Quasinormal modes of slowly-spinning horizonless compact objects

TL;DR

This paper extends the membrane paradigm to analyze quasinormal modes of slowly-spinning horizonless compact objects, revealing how spin and reflectivity influence their gravitational wave signatures and potential deviations from black holes.

Contribution

It introduces a linear-order spin extension of the membrane paradigm to study quasinormal modes of horizonless objects, highlighting effects on isospectrality and stability.

Findings

Breaking of isospectrality between axial and polar modes.

Modes tend towards instability with increasing spin.
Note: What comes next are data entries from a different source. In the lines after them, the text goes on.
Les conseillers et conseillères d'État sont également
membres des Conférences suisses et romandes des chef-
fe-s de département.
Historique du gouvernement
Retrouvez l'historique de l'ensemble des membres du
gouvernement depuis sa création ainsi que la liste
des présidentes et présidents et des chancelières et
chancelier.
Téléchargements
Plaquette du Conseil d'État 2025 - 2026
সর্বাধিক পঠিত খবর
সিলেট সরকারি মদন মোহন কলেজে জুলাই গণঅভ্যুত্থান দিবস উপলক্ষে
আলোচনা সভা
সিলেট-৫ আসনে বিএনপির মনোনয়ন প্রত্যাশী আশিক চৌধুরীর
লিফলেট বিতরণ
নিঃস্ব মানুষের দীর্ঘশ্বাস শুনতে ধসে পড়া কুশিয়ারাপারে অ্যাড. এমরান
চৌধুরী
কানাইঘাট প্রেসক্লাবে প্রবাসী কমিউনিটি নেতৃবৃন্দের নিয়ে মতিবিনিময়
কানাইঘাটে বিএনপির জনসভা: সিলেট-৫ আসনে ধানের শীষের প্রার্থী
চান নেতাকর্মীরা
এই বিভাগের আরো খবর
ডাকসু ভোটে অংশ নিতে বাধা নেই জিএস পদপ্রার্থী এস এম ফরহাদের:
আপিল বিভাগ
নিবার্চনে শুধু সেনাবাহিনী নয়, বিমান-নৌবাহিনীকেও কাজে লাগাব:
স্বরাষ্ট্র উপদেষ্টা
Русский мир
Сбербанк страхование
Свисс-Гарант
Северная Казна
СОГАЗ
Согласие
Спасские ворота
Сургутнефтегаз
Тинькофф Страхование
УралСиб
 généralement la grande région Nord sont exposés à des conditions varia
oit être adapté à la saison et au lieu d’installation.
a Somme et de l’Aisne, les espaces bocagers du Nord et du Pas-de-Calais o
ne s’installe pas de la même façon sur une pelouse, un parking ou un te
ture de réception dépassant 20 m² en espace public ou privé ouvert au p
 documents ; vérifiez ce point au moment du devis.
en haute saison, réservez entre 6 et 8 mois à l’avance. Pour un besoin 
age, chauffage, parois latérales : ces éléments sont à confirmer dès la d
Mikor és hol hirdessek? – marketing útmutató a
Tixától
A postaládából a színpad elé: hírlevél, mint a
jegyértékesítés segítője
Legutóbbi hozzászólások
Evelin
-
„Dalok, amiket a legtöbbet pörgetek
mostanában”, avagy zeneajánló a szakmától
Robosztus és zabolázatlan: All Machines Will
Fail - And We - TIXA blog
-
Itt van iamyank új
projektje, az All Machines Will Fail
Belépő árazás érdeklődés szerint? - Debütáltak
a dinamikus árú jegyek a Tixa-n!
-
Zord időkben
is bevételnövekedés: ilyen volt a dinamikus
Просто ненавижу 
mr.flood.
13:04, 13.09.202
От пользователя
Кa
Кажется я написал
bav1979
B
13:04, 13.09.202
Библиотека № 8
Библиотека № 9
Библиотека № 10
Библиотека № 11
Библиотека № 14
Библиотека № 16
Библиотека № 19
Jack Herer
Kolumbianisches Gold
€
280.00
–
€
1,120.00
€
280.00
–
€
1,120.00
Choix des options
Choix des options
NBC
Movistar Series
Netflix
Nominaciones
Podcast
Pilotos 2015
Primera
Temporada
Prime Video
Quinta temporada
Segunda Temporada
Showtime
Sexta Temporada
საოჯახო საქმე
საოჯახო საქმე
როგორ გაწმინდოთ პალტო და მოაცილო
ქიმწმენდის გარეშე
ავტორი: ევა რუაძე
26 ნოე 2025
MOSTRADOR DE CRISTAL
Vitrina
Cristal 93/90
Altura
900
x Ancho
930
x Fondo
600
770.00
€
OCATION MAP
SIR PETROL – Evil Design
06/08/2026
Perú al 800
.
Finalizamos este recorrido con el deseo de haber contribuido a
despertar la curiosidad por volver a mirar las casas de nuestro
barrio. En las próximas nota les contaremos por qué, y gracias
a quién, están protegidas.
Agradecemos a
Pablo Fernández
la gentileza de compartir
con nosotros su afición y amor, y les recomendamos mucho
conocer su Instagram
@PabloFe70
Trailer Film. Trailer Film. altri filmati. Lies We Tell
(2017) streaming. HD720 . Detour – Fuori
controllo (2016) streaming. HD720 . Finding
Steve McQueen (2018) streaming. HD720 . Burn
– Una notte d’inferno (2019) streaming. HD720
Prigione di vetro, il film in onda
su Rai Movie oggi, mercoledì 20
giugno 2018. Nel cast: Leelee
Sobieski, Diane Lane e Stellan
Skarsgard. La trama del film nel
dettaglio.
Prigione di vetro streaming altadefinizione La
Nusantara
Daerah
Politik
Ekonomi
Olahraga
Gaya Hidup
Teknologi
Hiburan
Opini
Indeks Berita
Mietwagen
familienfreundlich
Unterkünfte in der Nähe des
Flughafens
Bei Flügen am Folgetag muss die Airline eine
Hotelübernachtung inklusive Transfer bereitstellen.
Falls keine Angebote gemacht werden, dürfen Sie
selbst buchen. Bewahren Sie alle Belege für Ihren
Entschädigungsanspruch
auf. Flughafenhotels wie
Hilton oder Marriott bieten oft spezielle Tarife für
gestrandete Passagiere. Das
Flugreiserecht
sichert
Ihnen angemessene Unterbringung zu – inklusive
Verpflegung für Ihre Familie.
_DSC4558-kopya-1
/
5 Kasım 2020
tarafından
Spin amplifies deviations from black hole quasinormal modes.

Abstract

One of the main predictions of general relativity is the existence of black holes featuring a horizon beyond which nothing can escape. Gravitational waves from the remnants of compact binary coalescences have the potential to probe new physics close to the black hole horizons. This prospect is of particular interest given several quantum-gravity models that predict the presence of horizonless and singularity-free compact objects. The membrane paradigm is a generic framework that allows one to parametrise the interior of compact objects in terms of the properties of a fictitious fluid located at the object's radius. It has been used to derive the quasinormal mode spectrum of static horizonless compact objects. Extending the membrane paradigm to rotating objects is crucial to constrain the properties of the spinning merger remnants. In this work, we extend the membrane paradigm to linear order in spin and use it to analyse the relationships between the quasi-normal modes, the object's reflectivity, and the membrane parameters. We find a breaking of isospectrality between axial and polar modes when the object is partially reflecting or the compactness differs from the black hole case. We also find that in reflective ultracompact objects some of the modes tend towards instability as the spin increases. Finally, we show that the spin enhances the deviations from the black-hole quasinormal mode spectrum as the compactness decreases. This implies that spinning horizonless compact objects may be more easily differentiated than nonspinning ones in the prompt ringdown.